:: Task to complete ::
Reproduce each of the rows below verbatim, leaving out the pictures.
——
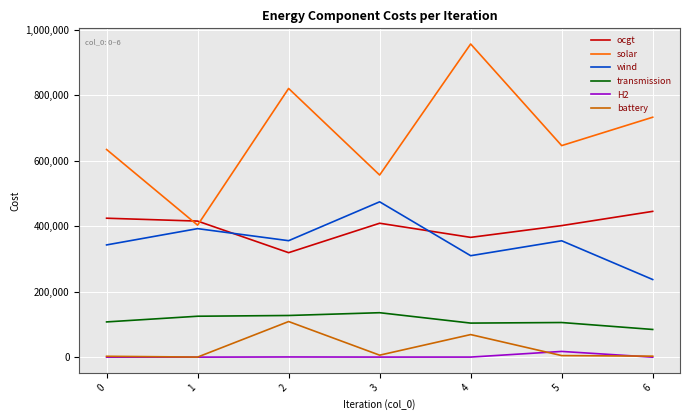

At how many categories does at least one series exceed 367038?

7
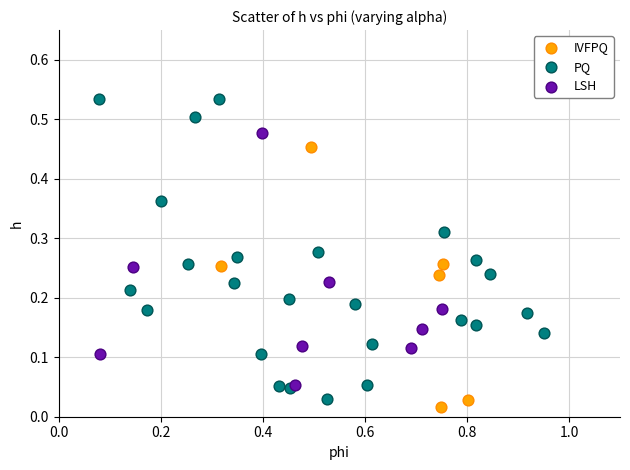

Which series has the widest spread of Y values?

PQ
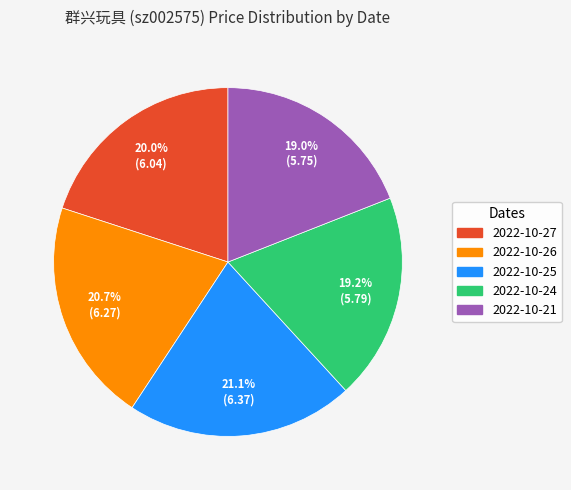

To the nearest percent, what is the average slice percentage?

20%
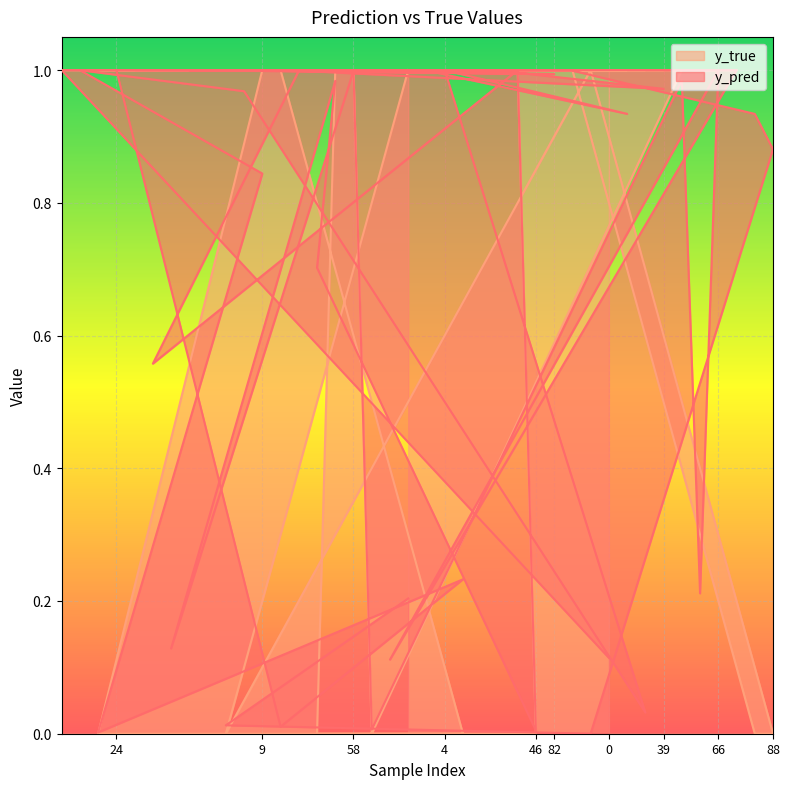

How many y_true values are between 1 and 2?

32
——
:: Written response ::
At how many categories does at least one series exceed 367038?

7

Which series has the widest spread of Y values?

PQ

To the nearest percent, what is the average slice percentage?

20%

How many y_true values are between 1 and 2?

32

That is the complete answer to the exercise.